1 – People are always telling me about this metabolism that is going to catch up with me. First it was at 30, now it is at 40. I sure hope Metabolism is a scary sonofabitch from all this hype. I wonder if he knows my friend Crohns.
2 – I can’t wait to start sharing “back in my day” stories. The ones you hear now are boring about walking through snow and a forest to get to school. Please. Try “I walked past Crips, Bloods, and Neo Nazis to school… and I was Asian.” Heard that one before?
3 – At what point can I start blaming things on hearing loss… because I already started.
4 – I can’t wait till people don’t expect you to be quick or fast at things. “It is ok… He is old.” I can’t wait for that.
5 – I am confident at some point I’ll look old enough that these damn recruiters will leave me alone. “Wanna serve your country son?” No thanks I am 35 and already did. Yes I am sure of my age… I said yes dammit!
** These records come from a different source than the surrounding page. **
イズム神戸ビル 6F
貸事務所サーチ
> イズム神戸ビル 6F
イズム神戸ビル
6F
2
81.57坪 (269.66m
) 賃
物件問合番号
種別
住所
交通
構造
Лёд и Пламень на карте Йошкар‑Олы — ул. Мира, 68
No, not yes I want to join…
6 – I can’t wait for the age where people just leave you alone about stuff. Your health, looks, or whatever can be failing and they will just say “hey, he is old. Leave him alone. So what if he wants to smoke a cigar at 6 am. Scotch is good for your bones at his age.”
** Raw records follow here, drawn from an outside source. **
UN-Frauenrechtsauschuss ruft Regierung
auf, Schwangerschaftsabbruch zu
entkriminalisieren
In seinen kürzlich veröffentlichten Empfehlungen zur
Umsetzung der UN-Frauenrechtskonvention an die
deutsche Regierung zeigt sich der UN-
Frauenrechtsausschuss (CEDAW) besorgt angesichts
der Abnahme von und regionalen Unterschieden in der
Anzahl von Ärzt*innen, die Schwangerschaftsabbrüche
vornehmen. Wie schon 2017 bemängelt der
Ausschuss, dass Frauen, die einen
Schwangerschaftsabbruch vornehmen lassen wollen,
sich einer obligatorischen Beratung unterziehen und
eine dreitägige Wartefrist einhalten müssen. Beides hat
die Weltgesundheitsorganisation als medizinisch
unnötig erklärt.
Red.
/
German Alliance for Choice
7 – At what age do they stop asking for my ID at the bar. I want that age.
8 – At 40 I plan to practice my sleeping act. Pretending to sleep is the best way of gaining alone time in life.
9 – I plan on drinking more martinis when I go out at 40. I am just at the cusp of where that can be cool or not. Right now I just look awkward when I drink one in public.
10 – I am done being right handed. At 40 I will switch to my left hand and make life really interesting.